GIVEN PASSAGE -
Creating HGC compatible DataFrames

WaDI is intended to be a generic processor of hydrochemical data but also offers special support for HGC, which is a package for correction, validation and analysis of groundwater quality samples. An example workflow for reading data from a spreadsheet file in wide format is provided below. It demonstrates two key features

  • how to use WaDI’s default dictionary to map the feature names to HGC feature names

  • automatic unit conversion to HGC compatible units

As always, the first step is to define the WaDI DataObject that will perform the required steps. As can be seen from the function arguments, the name of the log file will be ‘hgc_compatible.log’ and no messages will be printed to the screen because the silent keyword argument is set to True.

In [1]: import wadi as wd

In [2]: wdo = wd.DataObject(log_fname='hgc_compatible.log',
   ...:     silent=True,
   ...: )

SUPPLIED MATERIAL -
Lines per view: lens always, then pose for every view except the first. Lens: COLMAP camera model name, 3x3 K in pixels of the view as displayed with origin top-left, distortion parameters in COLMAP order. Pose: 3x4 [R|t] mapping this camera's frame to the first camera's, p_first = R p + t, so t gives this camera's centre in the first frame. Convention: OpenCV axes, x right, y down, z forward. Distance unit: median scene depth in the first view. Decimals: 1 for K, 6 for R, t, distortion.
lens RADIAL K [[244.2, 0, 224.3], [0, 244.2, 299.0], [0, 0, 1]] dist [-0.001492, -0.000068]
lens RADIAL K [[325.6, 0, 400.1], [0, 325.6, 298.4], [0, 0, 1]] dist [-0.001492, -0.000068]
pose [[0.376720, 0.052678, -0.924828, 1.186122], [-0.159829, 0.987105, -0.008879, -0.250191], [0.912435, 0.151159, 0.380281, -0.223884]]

REQUIRED WORK -
A – Do these statements agree with the WaDI text? For each, answer yes or no and quote the words of the text that decide it.
(i) HGC is a package for correcting, validating and analyzing groundwater quality samples.
(ii) The example workflow reads data from a spreadsheet file in long format.
(iii) With the arguments shown, the DataObject will print its messages to the screen.
B – Can you resume the WaDI text on HGC compatible DataFrames from where it stops?

RESULTS -
A –
(i) Yes: "HGC, which is a package for correction, validation and analysis of groundwater quality samples"
(ii) No: "reading data from a spreadsheet file in wide format"
(iii) No: "no messages will be printed to the screen because the silent keyword argument is set to True"

B –
   ...: 

Second, the file_reader of the DataObject must understand the structure of the spreadsheet file. As explained in example 2, this is done by creating dictionaries with keyword arguments which enable importing multiple different ‘blocks’ of data from the file. Here, the general sample data (sample code, location, sampling date) are found in columns A through E and the feature data in columns F through N. A separate dictionary needs to be created for both.

In [3]: df0_kwargs = {
   ...:     "skiprows": [1],
   ...:     "usecols": "A:E",
   ...:     "units_row": 1,
   ...:     "datatype": "sampleinfo",
   ...: }
   ...: 

In [4]: df1_kwargs = {
   ...:     "skiprows": [1],
   ...:     "usecols": "F:N",
   ...:     "units_row": 1,
   ...:     "datatype": "feature",
   ...: }
   ...: 

As can be seen from the items in both dictionaries defined above, "skiprows": [1] is provided so that the second row of the spreadsheet is not read when reading the concentration (or sample info) data. This is because the second row contains the units. This row must be read separately, which is accomplished by also passing "units_row": 1.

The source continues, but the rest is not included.